From today’s news, my interest was piqued by the 5G story. The spectrum will be opened for 20 years, but there is loud insistence by some for 25, which seems like a trivial difference. What do they think is going to happen between 2040 and 2045, that makes this time frame so critical? What could they know, that we can only guess?

I thought Hitler would turn up by now. Or Hillary.

We’ve had flying cars for a long time. They’re not practical because extra cost is involved to make something dual purpose. The end result is something that doesn’t drive or fly well but costs more than the individual vehicles that do a better job.

We’ve had videophone wrist watches. Again, they weren’t practical. It’s awkward to talk into your wrist when a blue tooth ear piece is so much easier and their’s not much point looking at everyone you talk to. We have Skype for that.

What was predicted weredeath rays and robots and cars that drive themselves. All of that is coming true.

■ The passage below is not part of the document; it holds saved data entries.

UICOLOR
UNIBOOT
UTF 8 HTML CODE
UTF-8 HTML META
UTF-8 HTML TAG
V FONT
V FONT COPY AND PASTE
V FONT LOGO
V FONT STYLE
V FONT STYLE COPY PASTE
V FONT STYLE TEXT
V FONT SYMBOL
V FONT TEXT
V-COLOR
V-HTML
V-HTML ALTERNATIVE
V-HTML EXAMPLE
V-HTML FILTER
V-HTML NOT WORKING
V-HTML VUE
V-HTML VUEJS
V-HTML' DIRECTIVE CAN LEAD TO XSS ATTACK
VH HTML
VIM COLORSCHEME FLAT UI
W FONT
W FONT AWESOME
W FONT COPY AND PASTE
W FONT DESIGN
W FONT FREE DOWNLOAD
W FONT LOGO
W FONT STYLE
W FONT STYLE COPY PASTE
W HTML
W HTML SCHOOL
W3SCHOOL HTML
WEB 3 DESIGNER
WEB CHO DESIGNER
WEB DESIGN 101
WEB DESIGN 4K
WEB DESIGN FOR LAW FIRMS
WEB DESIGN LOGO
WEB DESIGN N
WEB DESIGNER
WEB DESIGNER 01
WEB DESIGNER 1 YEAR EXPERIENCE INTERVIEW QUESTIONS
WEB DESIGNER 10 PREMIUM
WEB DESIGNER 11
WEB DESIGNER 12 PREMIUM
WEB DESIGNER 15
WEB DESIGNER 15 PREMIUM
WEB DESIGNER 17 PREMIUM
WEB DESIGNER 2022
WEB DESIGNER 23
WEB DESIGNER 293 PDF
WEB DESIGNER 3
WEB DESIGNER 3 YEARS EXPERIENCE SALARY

The free love, communal living and new religion items were surely not done just to live out a book although it may well have had an influence. One of the functions of art is as a sort of “pre-prefrontal cortex” where we run simulations of novel practices and communicate them to others who can then perform them.

2001 Space Odyssey has ipads and Skype. 2001 is also notable in having few crewmembers aboard the ship which implies a high level of automation. All of which mean that Kubrick predicted growth in the capabilities of computers. Sci-fi of that era seemed much more focused on mechanical, chemical and aeronautical engineering than computers.
Perhaps we could name other examples of works that got predictions right so we can learn from that.

Are there works which predicted the use of IT in warfare beyond fantastical robots? Things like guided munitions, drones, networked warfare, multispectral sensors?

Another important note is that 2001, etc, had fusion powered spacecraft because there was a compelling reason - to investigate alien artifacts. I think if we’d found alien artifacts on the Moon and knew there were more at jupiter - especially since the monoliths aren’t just artifacts, they use active systems and were clearly still functional and possibly intelligent - we’d find a way to get there.

Also, didn’t the monoliths manipulate the minds of humans in close proximity through some alien Clark-Tech? Maybe the critical innovations needed to make a fusion drive work came from scientists who saw a monolith.

I’ll second Gardner’s Future Babble on this list, a great look at exactly this topic. If you’re really interested, it’s well worth a read, and he goes into a bit of what makes people better predictors too.